Tuesday, January 27, 2009

New paper: “A Progressivity Index for Social Security”

I have a new paper out through the Social Security Administration co-authored with my SSA colleagues Mark Sarney and Chris Tamborini called "A Progressivity Index for Social Security." The goal of the paper was to find better descriptive measures of redistribution within Social Security. Here's the abstract followed by a quick explanation:

Using the Social Security Administration's MINT (Modeling Income in the Near Term) model, this paper analyzes the progressivity of the Old-Age, Survivors and Disability Insurance (OASDI) program for current and future retirees. It uses a progressivity index that provides a summary measure of the distribution of taxes and benefits on a lifetime basis. Results indicate that OASDI lies roughly halfway between a flat replacement rate and a flat dollar benefit for current retirees. Projections suggest that progressivity will remain relatively similar for future retirees. In addition, the paper estimates the effects of several policy changes on progressivity for future retirees.

The key approach was to calculate the percentage of total benefits received by individuals paying a given percentage of total taxes. Here's a chart which helps explain things. The horizontal axis shows the percentage of total lifetime taxes paid by members of a given birth cohort, while the vertical axis shows the percentage of total lifetime benefits received. For instance, we can see that individuals paying the bottom 50 percent of total taxes receive around 61 percent of total benefits. This indicates that the program is progressive, if modestly so.

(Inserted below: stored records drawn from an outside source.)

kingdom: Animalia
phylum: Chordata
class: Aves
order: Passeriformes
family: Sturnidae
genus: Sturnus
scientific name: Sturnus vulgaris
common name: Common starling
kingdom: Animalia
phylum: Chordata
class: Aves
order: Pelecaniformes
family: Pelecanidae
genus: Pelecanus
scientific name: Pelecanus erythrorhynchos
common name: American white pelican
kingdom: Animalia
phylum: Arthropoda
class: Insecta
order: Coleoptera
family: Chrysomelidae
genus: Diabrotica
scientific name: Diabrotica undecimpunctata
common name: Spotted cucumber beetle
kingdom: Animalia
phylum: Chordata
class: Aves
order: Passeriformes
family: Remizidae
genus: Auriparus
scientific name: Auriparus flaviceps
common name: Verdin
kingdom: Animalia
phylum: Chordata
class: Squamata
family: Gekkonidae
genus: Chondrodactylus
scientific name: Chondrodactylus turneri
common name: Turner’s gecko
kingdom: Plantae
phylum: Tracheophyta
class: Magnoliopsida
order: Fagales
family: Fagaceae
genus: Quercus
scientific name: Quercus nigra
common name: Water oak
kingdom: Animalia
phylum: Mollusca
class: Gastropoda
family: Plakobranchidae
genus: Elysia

Using these curves, we calculate a single summary measure based on the Gini coefficient. A system with no redistribution – meaning that people received benefits exactly in proportion to their contributions – would have a progressivity value of zero. Similarly, a system in which everyone received the same flat dollar benefit regardless of contributions would have a progressivity value of around 0.33. The progressivity value for current law Social Security is around 0.16, leading us to conclude that Social Security is (very roughly) around half way between a pure defined contribution program and a flat dollar benefit in terms of its progressivity.

We also calculate how Social Security progressivity has changed over time, and how common Social Security reforms might alter overall system progressivity. There's some interesting stuff here, and thank my co-authors for all their hard work.

2 comments:

Michael said...

This seems very similar to a Suits index, but comparing benefits to taxes as opposed to taxes and income.

Andrew G. Biggs said...

Good catch. I believe we say in the paper that it's close to a Suits index; in an earlier draft there was more discussion of the Suits index but I think most of it got pulled for length.